- PROBLEM TO SOLVE -
An exact copy of the entries is required, excluding any pictures.
----
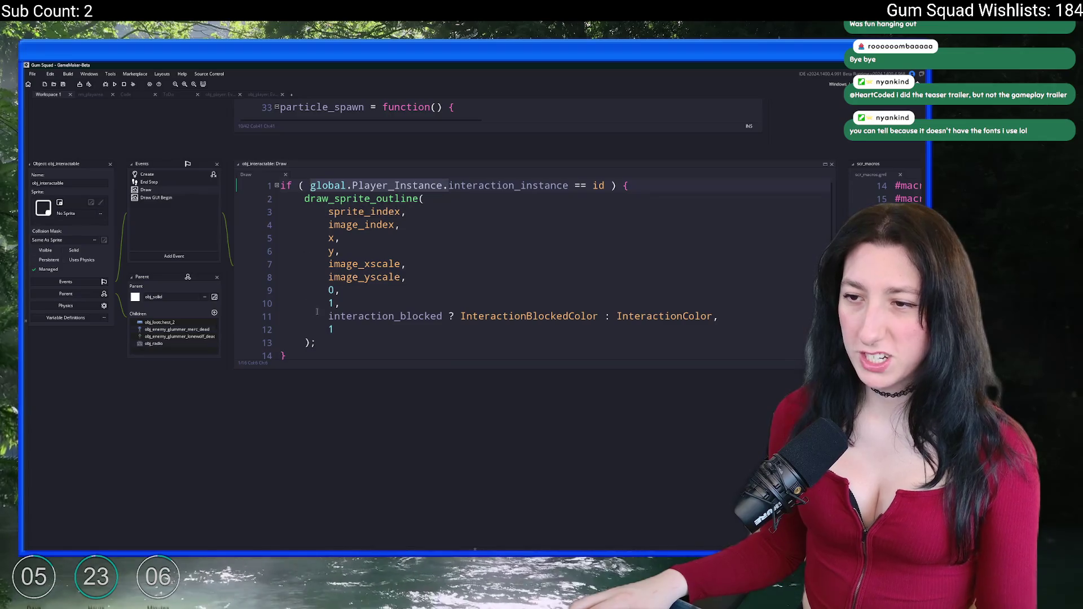
click(329, 316)
key(ctrl+v)
Build and run the game with F5.
click(432, 285)
key(F5)
scroll(433, 285, down, 2)
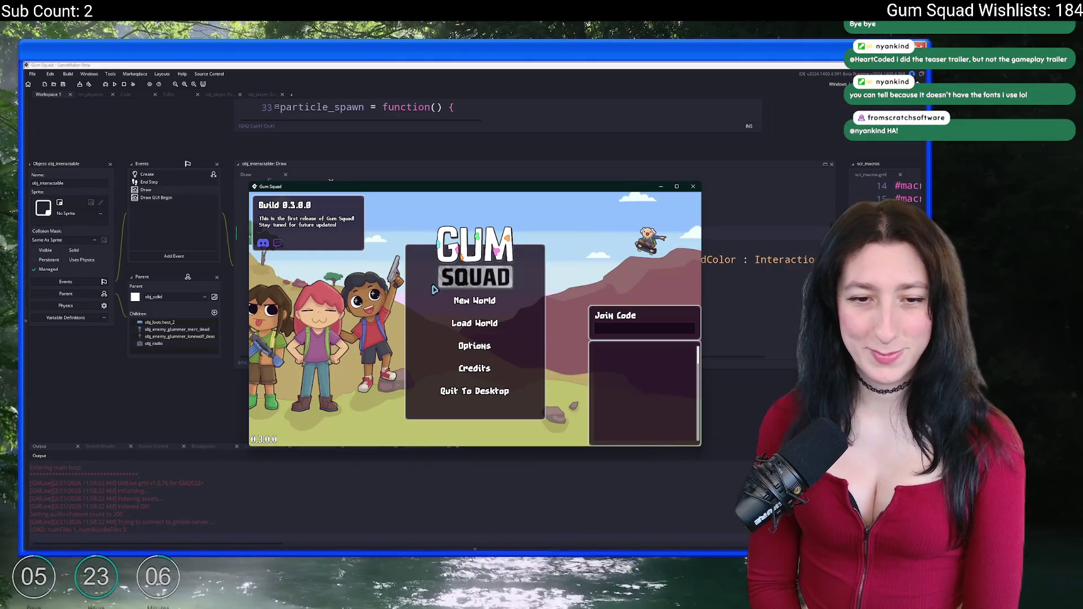
Start a new world, create its lobby, and maximize the game window.
click(459, 301)
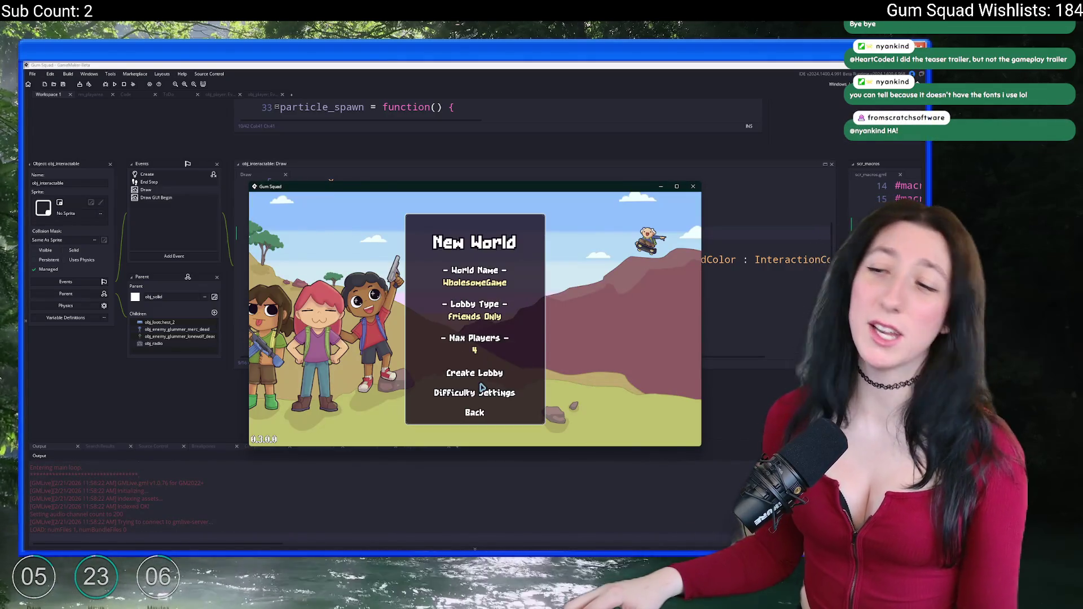
click(481, 381)
drag(563, 192, 515, 67)
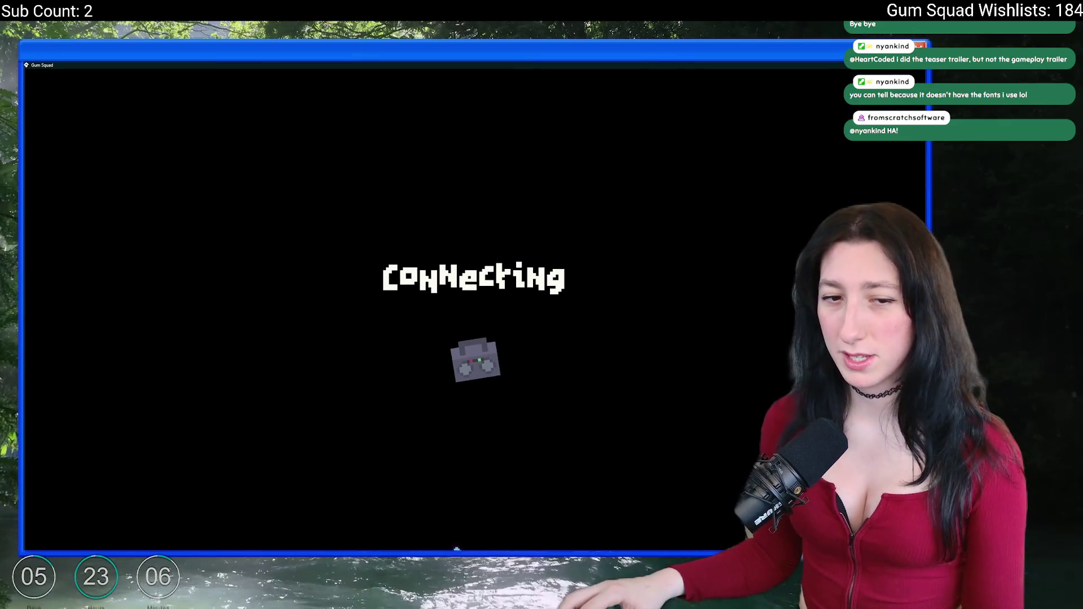
key(Tab)
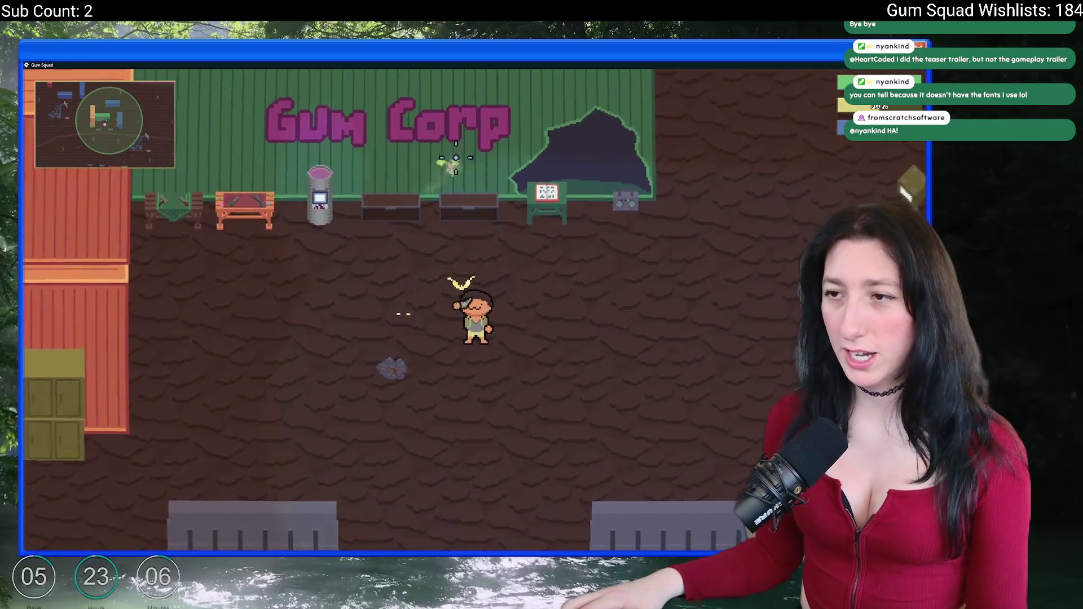
drag(491, 54, 491, 110)
double_click(481, 442)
----
- REPLY TO THE TASK -
click(329, 316)
key(ctrl+v)
Build and run the game with F5.
click(432, 285)
key(F5)
scroll(433, 285, down, 2)
Start a new world, create its lobby, and maximize the game window.
click(459, 301)
click(481, 381)
drag(563, 192, 515, 67)
key(Tab)
drag(491, 54, 491, 110)
double_click(481, 442)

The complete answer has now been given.